Called the Trojan-SMS.AndroidOS.FakePlayer.a, it proliferates in the guise of a harmless media player, which when installed will send out premium rate text messages without the owner's knowledge.
Denis Maslennikov, the mobile research group manager at Kaspersky, said this form of malware, also known as SMS trojan, can rake up huge bills.
SMS trojan is the most widespread class of malware for mobile phones and the AndroidOS.FakePlayer.a is the first to target the Android platform. The new malicious program penetrates smartphones running Android in the guise of a harmless media player application. Users are prompted to install a file of just over 13 KB with the standard Android extension .APK. Once installed on the phone, the Trojan uses the system to begin sending SMSs to premium rate numbers without the owner’s knowledge or consent, resulting in money passing from a user’s account to that of the cybercriminals.

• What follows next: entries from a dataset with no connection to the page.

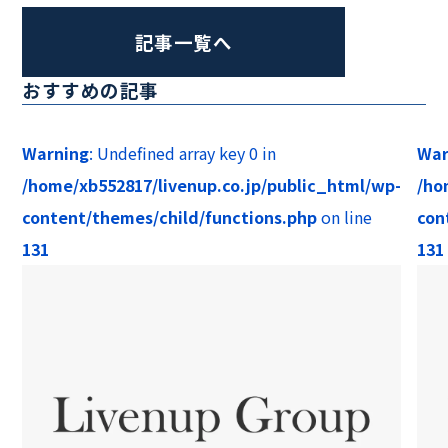
記事一覧へ
おすすめの記事
Warning
: Undefined array key 0 in
War
/home/xb552817/livenup.co.jp/public_html/wp-
/ho
content/themes/child/functions.php
on line
con
131
131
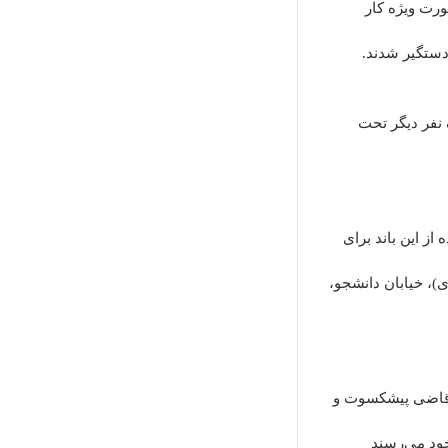
ورت ویژه کار
دستگیر شدند.
ستگیر شده‌اند و یک نفر دیگر تحت
 از این باند برای
)، خیابان دانشجو،
و قاضی پیشکسوت و
خود می‌رسند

As the Android smartphone market is experiencing high growth, users can expect a rise in malware attacks in the future.
In light of this, the company plans to release Kaspersky Mobile Security for Android in early 2011.
In the meantime, Maslennikov urged users to pay close attention to the services that an application requests to access when it is being installed.
For a security concern, Android users are advised to download from a trusted source and avoid downloading media player files that request permission to access your text messages, particularly if they want to send messages from the phone.